The main limitations of this study are the variation in the denominator data for reported cases of hepatitis E (most countries were only able to provide a subset of demographic information or a limited number of years of data) and the merging of data on reported cases of hepatitis E despite the different case definitions and testing approaches used by EU/EEA countries. These limitations have in part been addressed by showing data by year of surveillance introduction and by limiting the denominator to cases where the relevant information was known. The varying number of countries providing data inconsistently over the study period prompted us not to perform any trend analysis to avoid further introduction of bias. In the future these limitations could be addressed by standardisation of surveillance systems for HEV infection, harmonisation of the case definition as well as testing algorithms across EU/EEA countries. This would enable better assessment of the burden of disease due to HEV in Europe and facilitate a better understanding of the actual number of performed tests or population coverage as a denominator, thus avoiding diagnostic and surveillance artefacts.

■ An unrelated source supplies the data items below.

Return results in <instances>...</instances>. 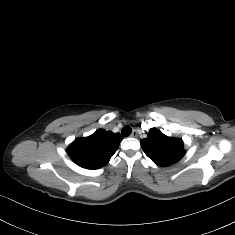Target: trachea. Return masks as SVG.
Instances as JSON below:
<instances>
[{
  "label": "trachea",
  "mask_w": 235,
  "mask_h": 235,
  "mask_svg": "<svg viewBox=\"0 0 235 235\" xmlns=\"http://www.w3.org/2000/svg\"><path fill=\"white\" fill-rule=\"evenodd\" d=\"M121 133L124 137H127L132 133V129L130 126H125L124 128H122Z\"/></svg>",
  "instance_id": "trachea-1"
}]
</instances>
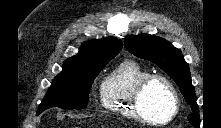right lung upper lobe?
<instances>
[{"mask_svg":"<svg viewBox=\"0 0 221 128\" xmlns=\"http://www.w3.org/2000/svg\"><path fill=\"white\" fill-rule=\"evenodd\" d=\"M122 46V42L114 37L94 43H86L76 56L64 62L61 73L70 72L89 64L100 63L110 56L117 55L122 49Z\"/></svg>","mask_w":221,"mask_h":128,"instance_id":"cb5924a9","label":"right lung upper lobe"}]
</instances>
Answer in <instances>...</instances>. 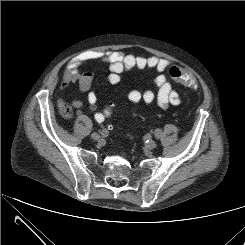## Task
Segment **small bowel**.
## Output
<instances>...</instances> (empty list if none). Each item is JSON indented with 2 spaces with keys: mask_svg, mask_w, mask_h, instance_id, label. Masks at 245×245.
Returning a JSON list of instances; mask_svg holds the SVG:
<instances>
[{
  "mask_svg": "<svg viewBox=\"0 0 245 245\" xmlns=\"http://www.w3.org/2000/svg\"><path fill=\"white\" fill-rule=\"evenodd\" d=\"M92 61H100L108 64L109 75L108 81L112 85L118 84L122 79L124 72L138 69H153L157 72L153 82L158 92L155 94L151 90L140 91L133 89L128 93V100L132 104L144 103L151 105L154 102L162 108L166 109L170 106H176L180 103L179 94L172 87L164 71L169 67L170 61L156 56L143 57L134 56L132 54H124L120 51H86L73 58L67 65L66 70L62 74L61 90H65L70 84H77L80 90L87 93V102L91 110L96 109L97 95L90 91L94 75L92 72H81L80 67ZM64 102L60 99L59 104ZM73 105L82 109L84 103L80 100L74 101ZM94 118L101 123L105 120L102 112H96Z\"/></svg>",
  "mask_w": 245,
  "mask_h": 245,
  "instance_id": "obj_1",
  "label": "small bowel"
}]
</instances>
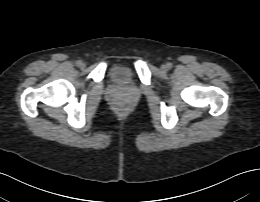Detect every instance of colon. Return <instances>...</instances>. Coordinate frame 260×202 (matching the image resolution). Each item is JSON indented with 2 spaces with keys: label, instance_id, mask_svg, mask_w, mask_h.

In summary, EU/EEA countries are at different stages in their surveillance and testing capacity for HEV, and there is no standardised European case definition. For the time period 2005–2015, at least 22 countries were able to report on cases infected with HEV, either through formal surveillance or existing systems of laboratory notifications. WHO’s global health sector strategy on viral hepatitis asks countries to establish surveillance for viral hepatitis, particularly in blood donors [24]. Our study describes the availability of general hepatitis E surveillance in most EU/EEA countries. These data demonstrate a Europe-wide increase in reported cases, as well as a high number of reported HEV-related hospitalisations and a total of 28 deaths, between 2005 and 2015. They also provide a better understanding of the epidemiology and burden of HEV as an emerging cause of liver-related morbidity in EU/EEA countries.